00:10:39 METR measured Mythos at the ceiling of their task suite. Google DeepMind's co-mathematician scored 48% on a hard benchmark. The Claude 4.6 high-reason tier got cheaper. A 35 billion parameter model runs on consumer GPU hardware. Bilal Hussain asked on X whether Copilot and other review tools are improving because the tools are getting better, or because we are writing cleaner code that AI can understand better.
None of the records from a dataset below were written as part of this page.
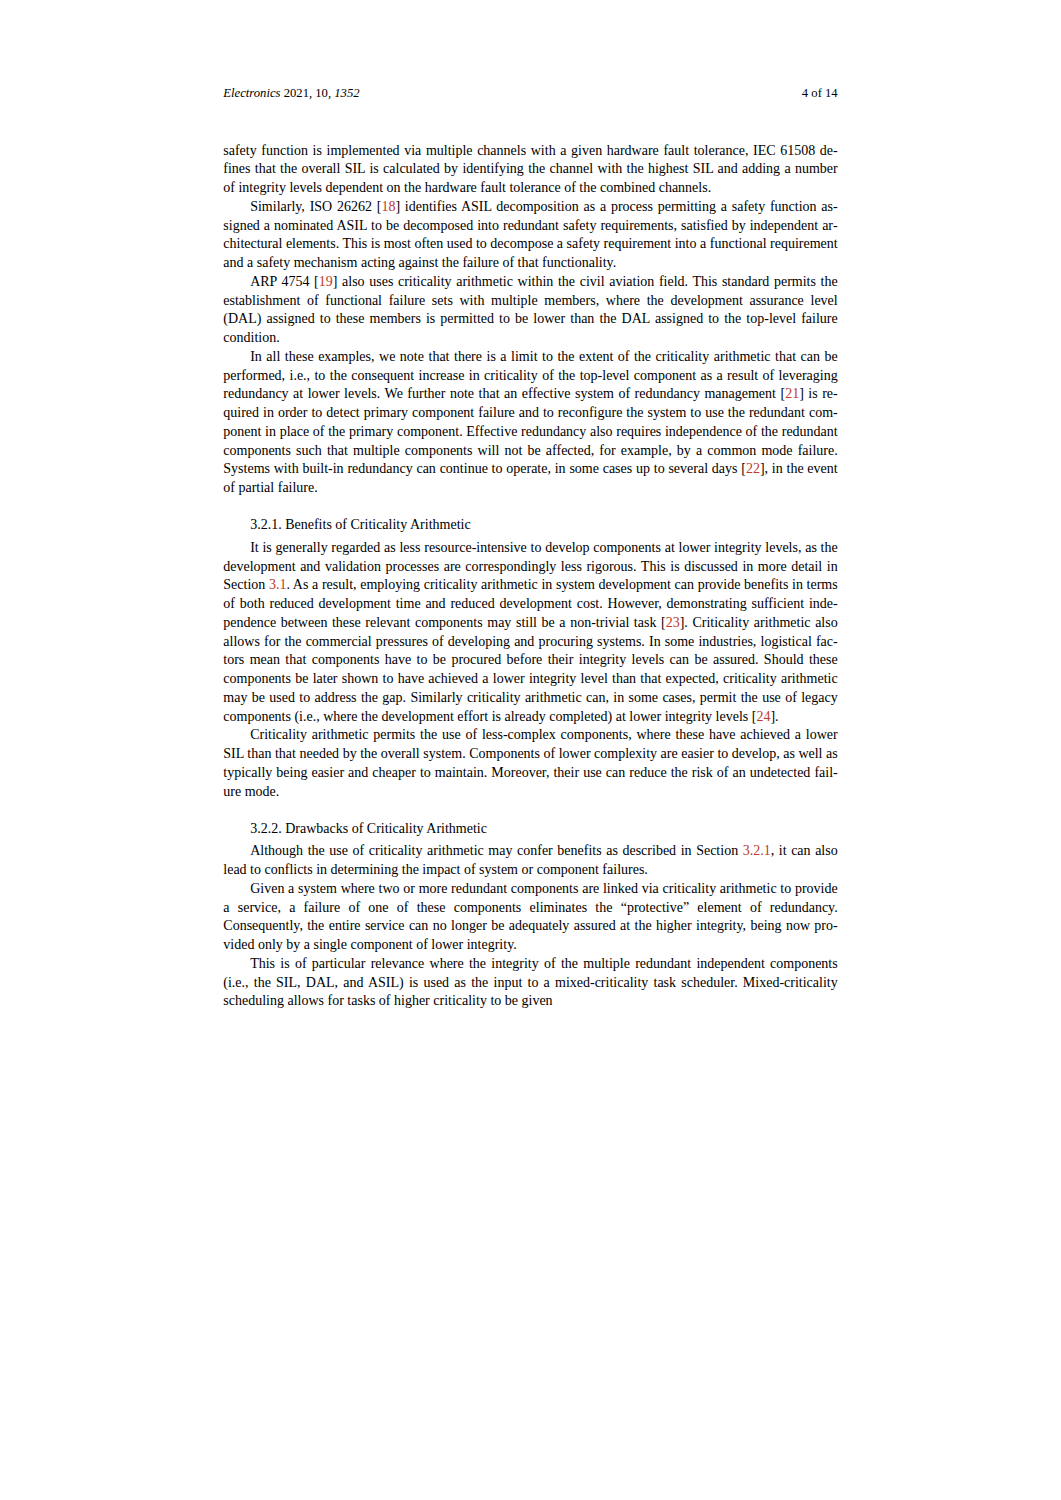Electronics 2021, 10, 1352
4 of 14
safety function is implemented via multiple channels with a given hardware fault tolerance, IEC 61508 defines that the overall SIL is calculated by identifying the channel with the highest SIL and adding a number of integrity levels dependent on the hardware fault tolerance of the combined channels.
Similarly, ISO 26262 [18] identifies ASIL decomposition as a process permitting a safety function assigned a nominated ASIL to be decomposed into redundant safety requirements, satisfied by independent architectural elements. This is most often used to decompose a safety requirement into a functional requirement and a safety mechanism acting against the failure of that functionality.
ARP 4754 [19] also uses criticality arithmetic within the civil aviation field. This standard permits the establishment of functional failure sets with multiple members, where the development assurance level (DAL) assigned to these members is permitted to be lower than the DAL assigned to the top-level failure condition.
In all these examples, we note that there is a limit to the extent of the criticality arithmetic that can be performed, i.e., to the consequent increase in criticality of the top-level component as a result of leveraging redundancy at lower levels. We further note that an effective system of redundancy management [21] is required in order to detect primary component failure and to reconfigure the system to use the redundant component in place of the primary component. Effective redundancy also requires independence of the redundant components such that multiple components will not be affected, for example, by a common mode failure. Systems with built-in redundancy can continue to operate, in some cases up to several days [22], in the event of partial failure.
3.2.1. Benefits of Criticality Arithmetic
It is generally regarded as less resource-intensive to develop components at lower integrity levels, as the development and validation processes are correspondingly less rigorous. This is discussed in more detail in Section 3.1. As a result, employing criticality arithmetic in system development can provide benefits in terms of both reduced development time and reduced development cost. However, demonstrating sufficient independence between these relevant components may still be a non-trivial task [23]. Criticality arithmetic also allows for the commercial pressures of developing and procuring systems. In some industries, logistical factors mean that components have to be procured before their integrity levels can be assured. Should these components be later shown to have achieved a lower integrity level than that expected, criticality arithmetic may be used to address the gap. Similarly criticality arithmetic can, in some cases, permit the use of legacy components (i.e., where the development effort is already completed) at lower integrity levels [24].
Criticality arithmetic permits the use of less-complex components, where these have achieved a lower SIL than that needed by the overall system. Components of lower complexity are easier to develop, as well as typically being easier and cheaper to maintain. Moreover, their use can reduce the risk of an undetected failure mode.
3.2.2. Drawbacks of Criticality Arithmetic
Although the use of criticality arithmetic may confer benefits as described in Section 3.2.1, it can also lead to conflicts in determining the impact of system or component failures.
Given a system where two or more redundant components are linked via criticality arithmetic to provide a service, a failure of one of these components eliminates the “protective” element of redundancy. Consequently, the entire service can no longer be adequately assured at the higher integrity, being now provided only by a single component of lower integrity.
This is of particular relevance where the integrity of the multiple redundant independent components (i.e., the SIL, DAL, and ASIL) is used as the input to a mixed-criticality task scheduler. Mixed-criticality scheduling allows for tasks of higher criticality to be given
00:11:06 Modibo Sissoko puts it differently. Simon Willison identified the inflection point for agentic tools as the jump from a 1-in-10 hit ratio to a 7-in-10 hit ratio, when tools went from mostly works to actually works. The remaining 30 percent are the cases where the tool is confidently wrong.
00:11:24 That is where the engineering challenge lives now. The bar keeps moving. Seln Oriax.